昔からずっと思っていた。例えば、わたしが小学生だったころ、大好きなあまんきみこさんの『車のいろは空のいろ』という本から『白いぼうし』という話が国語の教科書に採択されていたとき。
あまんきみこ(1968)『車のいろは空のいろ』.ポプラ社
授業で読む『白いぼうし』はこども心に「本で読んだときの感動がうすれている感じがするんだけど」と思っていた。それは既読だから、とかいう単純な話ではなく、おそらく読み手の自由を奪われたことへの違和感だったのかもしれない、と今は思う。
本としての『くるまのいろはそらのいろ』はわたしの自由な発想のなかにあった。
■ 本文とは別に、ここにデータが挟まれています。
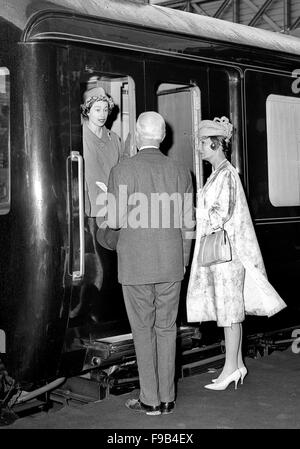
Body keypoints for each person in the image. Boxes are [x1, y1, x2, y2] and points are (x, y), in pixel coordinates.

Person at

しかし国語の教科書にあった『しろいぼうし』は、読み方の正解が決まっていて…幼いMAKIには、とても窮屈に思えたのではないか…。
わたしだけじゃない?
この感覚を記事にしようと思ったのは「レアリア」ということばに出会ったことともうひとつ、最近のオールライトちえみ(友人)とのやりとりがあった。
そうそう、そうなの!それなーーー!
おそらくだが、わたしは意図から自分で、あるいは学習者とともに見つけていきたいタイプ。だってこの題材についてわたしがとらえる世界観とこどもたちがとらえる世界観って、向き合ってみるまでわからない。
だから「教材」になった瞬間、その題材が色褪せてみえてしまう。だって、誰かがとらえた世界観や意図が、すでに入ってしまっているから…。
大学院にいたころ、文学の解釈は読み手の自由、ということばに強く惹かれたのと同じで、題材をどう料理するかも教員の自由なんじゃないかなあ、って。
題材だけ羅列してあるようなテキストがあればいいのに。題材集、みたいな。でもテキストになった時点で「レアリア」じゃないってことか。
今回は「レアリア」ということばから、こんなにいろいろなことを考えてしまいました。それくらい、強烈な出会いでした。
出会わせてくれたPlatyさんに、感謝を込めて。